At this point, a local minimum of the objective function F is computed through an iterative process, progressively updating the distribution of γ across the domain by means of the information coming from the sensitivity function exploiting the steepest descent method as in Bigs (2008), that is, the relation

$$ D \gamma = - \frac{d L}{d \gamma} $$

(13)

where Dγ represents the variation of γ between to consecutive iterations of the process. To achieve that, at each iteration the set of governing equation and adjoint equations are solved together with the relative boundary conditions.

In order to derive an explicit set of adjoint equations and the correct boundary conditions to apply, we consider, in (11), variations of the state variables, ∂p, ∂v, and ∂T. As shown in the Appendix, it is possible to integrate by parts the elements of relation (11) in order to group the resulting terms by ∂p, ∂v, and ∂T. In this way, the adjoint equations can be re-written as

$$\begin{array}{@{}rcl@{}} && {\int}_{\Omega}(\partial p) R_{q} +(\partial v)\cdot R_{w} + (\partial T) R_{\tau} d{\Omega} + \\ && {\int}_{\Gamma}(\partial p) BC_{q} + (\partial v)\cdot BC_{w} + (\partial T) BC_{\tau} \ d{\Gamma} + \\ && {\int}_{\Gamma}BC_{1}({\partial} v,w) d{\Gamma}+{\int}_{\Gamma}BC_{2}({\partial} T,\tau) \ d{\Gamma} = 0 \end{array} $$

(14)

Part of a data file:
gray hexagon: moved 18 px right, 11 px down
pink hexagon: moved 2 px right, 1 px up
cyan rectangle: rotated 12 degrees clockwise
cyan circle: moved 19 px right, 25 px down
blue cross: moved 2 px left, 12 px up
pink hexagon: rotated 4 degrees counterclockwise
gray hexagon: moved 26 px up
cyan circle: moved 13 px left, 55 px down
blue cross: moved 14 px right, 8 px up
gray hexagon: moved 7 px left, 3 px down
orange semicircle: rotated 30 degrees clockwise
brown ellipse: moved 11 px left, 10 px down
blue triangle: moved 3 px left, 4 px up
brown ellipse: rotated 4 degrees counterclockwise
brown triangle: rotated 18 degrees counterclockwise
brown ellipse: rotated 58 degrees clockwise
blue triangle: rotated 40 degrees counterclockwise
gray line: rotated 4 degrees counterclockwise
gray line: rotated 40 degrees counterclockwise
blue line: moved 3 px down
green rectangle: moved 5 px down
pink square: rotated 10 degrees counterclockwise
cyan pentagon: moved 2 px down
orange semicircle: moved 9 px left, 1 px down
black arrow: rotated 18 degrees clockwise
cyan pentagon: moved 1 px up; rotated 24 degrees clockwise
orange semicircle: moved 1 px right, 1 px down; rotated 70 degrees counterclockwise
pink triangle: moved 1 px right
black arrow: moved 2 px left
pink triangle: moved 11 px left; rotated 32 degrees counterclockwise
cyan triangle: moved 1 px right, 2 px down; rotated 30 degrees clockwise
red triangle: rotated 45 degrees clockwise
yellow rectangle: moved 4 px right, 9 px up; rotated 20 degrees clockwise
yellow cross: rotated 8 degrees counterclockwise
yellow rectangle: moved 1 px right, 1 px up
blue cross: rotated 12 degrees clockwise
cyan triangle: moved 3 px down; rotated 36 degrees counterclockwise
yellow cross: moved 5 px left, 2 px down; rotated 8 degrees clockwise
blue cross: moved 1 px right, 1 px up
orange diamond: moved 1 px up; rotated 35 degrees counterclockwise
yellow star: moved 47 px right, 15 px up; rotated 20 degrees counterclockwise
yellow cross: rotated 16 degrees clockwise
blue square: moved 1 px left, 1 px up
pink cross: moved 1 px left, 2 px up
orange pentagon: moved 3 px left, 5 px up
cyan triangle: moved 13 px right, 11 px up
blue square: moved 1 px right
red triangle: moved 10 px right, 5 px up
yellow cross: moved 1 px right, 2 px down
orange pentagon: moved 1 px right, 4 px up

# Problem to solve:
Summarize the passage on the optimization procedure in two sentences. The material has no connection to the passage.

# Exercise solution:
A local minimum of the objective function F is computed iteratively by updating the distribution of γ across the domain with the steepest descent method, using information from the sensitivity function, and at each iteration the governing and adjoint equations are solved with their boundary conditions. To derive explicit adjoint equations and the correct boundary conditions, variations of the state variables ∂p, ∂v, and ∂T are considered in relation (11), whose terms are integrated by parts and grouped by those variations.